#### PROBLEM
Write the next part of the Esteban Torres biography, picking up after its last sentence.

#### SELECTED EXCERPT
----------------------------------------
Esteban Edward Torres (January 27, 1930 – January 25, 2022) was an American politician who served as member of the United States House of Representatives for California's 34th congressional district from 1983 to 1999.

Early life
Torres was born in Miami, Arizona, to parents from Mexico. He was raised in East Los Angeles, California mostly by his mother, Rena Gómez. His father was a miner, but was deported to Mexico during the Mexican Repatriation of the 1930s. He graduated from East Los Angeles College and California State University, Los Angeles, and later took graduate courses at the University of Maryland, College Park and American University.

Career
He served in the United States Army from 1949 to 1953. Active in the labor movement, he was appointed United States Ambassador to the United Nations Educational, Scientific and Cultural Organization (UNESCO), Paris, France, from 1977 to 1979 and served as a special assistant to President Jimmy Carter from 1979 to 1981.
----------------------------------------
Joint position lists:
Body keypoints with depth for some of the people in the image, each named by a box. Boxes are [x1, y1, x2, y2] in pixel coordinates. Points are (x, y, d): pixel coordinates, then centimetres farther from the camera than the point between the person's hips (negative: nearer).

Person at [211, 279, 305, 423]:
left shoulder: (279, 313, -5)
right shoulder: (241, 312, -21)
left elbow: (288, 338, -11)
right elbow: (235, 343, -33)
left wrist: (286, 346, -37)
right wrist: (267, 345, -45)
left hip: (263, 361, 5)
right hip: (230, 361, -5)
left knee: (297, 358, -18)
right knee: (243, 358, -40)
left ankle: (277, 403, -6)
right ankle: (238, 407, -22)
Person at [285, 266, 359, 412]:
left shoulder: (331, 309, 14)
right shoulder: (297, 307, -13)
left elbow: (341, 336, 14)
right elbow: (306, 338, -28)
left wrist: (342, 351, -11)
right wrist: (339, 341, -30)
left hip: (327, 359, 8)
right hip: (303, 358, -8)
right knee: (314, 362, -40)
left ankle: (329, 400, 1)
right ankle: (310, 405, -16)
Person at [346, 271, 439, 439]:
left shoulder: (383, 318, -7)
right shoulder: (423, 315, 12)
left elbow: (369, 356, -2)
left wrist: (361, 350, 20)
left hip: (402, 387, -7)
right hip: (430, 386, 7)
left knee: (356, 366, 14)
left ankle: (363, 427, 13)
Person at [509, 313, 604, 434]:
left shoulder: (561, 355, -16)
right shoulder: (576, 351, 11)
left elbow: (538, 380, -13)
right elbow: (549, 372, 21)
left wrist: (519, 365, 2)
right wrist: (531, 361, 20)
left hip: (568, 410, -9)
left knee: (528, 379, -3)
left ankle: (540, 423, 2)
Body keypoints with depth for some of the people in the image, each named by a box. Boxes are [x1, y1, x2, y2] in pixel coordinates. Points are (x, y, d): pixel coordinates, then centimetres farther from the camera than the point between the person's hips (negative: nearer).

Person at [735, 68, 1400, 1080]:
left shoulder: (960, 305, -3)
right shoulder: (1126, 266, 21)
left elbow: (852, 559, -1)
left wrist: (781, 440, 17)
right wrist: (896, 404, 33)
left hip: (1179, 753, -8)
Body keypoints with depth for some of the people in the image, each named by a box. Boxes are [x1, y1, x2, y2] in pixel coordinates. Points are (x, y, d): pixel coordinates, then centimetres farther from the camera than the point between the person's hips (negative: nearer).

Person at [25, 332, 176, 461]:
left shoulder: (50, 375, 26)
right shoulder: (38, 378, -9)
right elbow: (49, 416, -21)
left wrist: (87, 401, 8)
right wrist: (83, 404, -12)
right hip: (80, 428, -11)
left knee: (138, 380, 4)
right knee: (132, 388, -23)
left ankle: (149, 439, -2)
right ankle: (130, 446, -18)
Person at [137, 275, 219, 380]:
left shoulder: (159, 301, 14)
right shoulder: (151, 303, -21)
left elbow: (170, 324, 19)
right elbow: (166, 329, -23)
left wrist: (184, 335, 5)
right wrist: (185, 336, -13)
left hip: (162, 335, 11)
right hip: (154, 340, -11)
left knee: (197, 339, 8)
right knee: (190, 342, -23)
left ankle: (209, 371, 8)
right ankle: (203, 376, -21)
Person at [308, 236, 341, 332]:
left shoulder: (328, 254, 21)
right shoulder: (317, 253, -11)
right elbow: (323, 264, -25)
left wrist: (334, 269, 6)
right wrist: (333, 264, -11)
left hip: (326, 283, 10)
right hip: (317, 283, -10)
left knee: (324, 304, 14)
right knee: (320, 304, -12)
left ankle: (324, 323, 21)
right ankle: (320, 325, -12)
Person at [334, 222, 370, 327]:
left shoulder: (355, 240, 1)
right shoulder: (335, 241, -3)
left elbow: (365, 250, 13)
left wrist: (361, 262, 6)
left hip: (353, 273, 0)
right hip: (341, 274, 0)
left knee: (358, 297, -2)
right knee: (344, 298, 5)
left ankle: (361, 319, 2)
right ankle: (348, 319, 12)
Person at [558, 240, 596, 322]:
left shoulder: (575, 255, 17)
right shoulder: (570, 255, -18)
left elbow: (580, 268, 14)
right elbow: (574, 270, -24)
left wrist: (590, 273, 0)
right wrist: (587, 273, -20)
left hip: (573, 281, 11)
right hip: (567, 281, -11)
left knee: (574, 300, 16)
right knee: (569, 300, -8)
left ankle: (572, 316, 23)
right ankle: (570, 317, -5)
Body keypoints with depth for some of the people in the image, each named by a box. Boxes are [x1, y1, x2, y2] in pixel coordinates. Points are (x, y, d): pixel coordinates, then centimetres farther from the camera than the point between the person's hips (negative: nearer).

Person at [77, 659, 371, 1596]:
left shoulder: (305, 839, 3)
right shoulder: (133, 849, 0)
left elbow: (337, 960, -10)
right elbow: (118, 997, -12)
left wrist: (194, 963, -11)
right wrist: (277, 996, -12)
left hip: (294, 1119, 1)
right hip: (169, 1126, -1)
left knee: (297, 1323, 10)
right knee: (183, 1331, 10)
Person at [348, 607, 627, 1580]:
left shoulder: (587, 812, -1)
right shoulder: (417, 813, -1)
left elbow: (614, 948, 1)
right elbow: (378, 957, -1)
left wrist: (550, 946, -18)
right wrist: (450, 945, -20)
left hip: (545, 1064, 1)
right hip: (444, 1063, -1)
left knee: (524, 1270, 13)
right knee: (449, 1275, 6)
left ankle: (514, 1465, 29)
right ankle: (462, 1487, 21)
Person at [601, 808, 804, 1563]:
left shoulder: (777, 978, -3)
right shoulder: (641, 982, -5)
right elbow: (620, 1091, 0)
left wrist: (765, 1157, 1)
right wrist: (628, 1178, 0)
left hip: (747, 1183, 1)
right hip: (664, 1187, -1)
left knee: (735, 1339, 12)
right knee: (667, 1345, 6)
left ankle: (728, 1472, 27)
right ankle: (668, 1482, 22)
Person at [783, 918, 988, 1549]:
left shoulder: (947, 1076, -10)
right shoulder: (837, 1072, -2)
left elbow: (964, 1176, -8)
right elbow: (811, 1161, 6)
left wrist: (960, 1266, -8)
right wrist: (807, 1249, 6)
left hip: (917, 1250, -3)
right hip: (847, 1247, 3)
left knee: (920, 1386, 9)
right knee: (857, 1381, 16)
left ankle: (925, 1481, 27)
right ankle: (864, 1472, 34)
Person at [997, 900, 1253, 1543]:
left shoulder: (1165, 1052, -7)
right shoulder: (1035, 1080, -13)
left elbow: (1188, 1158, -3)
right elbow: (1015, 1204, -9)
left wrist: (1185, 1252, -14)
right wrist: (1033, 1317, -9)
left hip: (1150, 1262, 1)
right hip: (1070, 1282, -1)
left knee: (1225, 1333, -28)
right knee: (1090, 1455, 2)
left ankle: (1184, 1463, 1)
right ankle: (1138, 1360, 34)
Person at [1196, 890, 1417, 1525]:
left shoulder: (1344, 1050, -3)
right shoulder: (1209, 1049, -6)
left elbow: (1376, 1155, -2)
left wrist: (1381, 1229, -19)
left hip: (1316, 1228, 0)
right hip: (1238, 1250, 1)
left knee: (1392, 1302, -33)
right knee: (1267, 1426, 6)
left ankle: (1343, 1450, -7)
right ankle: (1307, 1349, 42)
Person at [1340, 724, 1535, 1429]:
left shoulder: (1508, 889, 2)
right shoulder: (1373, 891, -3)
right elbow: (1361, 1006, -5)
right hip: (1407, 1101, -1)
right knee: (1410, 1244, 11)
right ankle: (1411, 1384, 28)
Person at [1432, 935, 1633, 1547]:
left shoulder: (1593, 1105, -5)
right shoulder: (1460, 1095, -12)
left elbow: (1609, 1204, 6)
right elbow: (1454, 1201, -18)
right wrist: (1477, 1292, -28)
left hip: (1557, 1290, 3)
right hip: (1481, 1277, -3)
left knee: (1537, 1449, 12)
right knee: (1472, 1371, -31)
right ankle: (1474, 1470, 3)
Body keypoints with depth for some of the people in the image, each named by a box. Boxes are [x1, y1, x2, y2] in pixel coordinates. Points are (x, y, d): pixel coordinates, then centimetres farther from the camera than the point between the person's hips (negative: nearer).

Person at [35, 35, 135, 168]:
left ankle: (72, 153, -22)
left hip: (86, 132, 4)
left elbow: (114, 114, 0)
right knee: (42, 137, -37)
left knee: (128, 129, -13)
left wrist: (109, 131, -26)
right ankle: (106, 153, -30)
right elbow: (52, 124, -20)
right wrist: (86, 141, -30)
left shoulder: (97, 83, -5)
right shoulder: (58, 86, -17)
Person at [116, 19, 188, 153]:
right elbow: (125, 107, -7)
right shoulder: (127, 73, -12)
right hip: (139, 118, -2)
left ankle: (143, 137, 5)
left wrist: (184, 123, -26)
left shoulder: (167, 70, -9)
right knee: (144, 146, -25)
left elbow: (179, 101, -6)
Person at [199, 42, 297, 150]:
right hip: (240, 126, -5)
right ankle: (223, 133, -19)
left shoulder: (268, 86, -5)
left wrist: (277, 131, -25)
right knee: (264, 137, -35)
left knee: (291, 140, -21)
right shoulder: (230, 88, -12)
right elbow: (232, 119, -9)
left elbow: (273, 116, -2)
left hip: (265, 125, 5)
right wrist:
----------------------------------------
#### RESPONSE AREA
Torres was unsuccessful in his attempt to win a seat in the House of Representatives in 1974, but was elected in 1982 as a Democrat. He served from 1983 until 1999. During his time in office, he prioritized issue related to Hispanics, and in 1986 he played a key role in the development and passage of the Immigration Reform and Control Act.

He did not run for reelection in 1998 and was succeeded by Democrat Grace Napolitano. He served as a member of the California Transportation Commission from 1997 to 2007.

Personal life and death
Torres and his wife, Arcy Sanchez, had four children. He died on January 25, 2022, two days shy of his 92nd birthday.

Legacy and Awards
 Esteban E. Torres NCLR-Harvard Mid-Career Fellowship Program - a partnership between NCLR and the John F. Kennedy School of Government
 Esteban Torres High School
In 2001, Torres was awarded an honorary Doctor of Humane Letters (L.H.D.) degree from Whittier College.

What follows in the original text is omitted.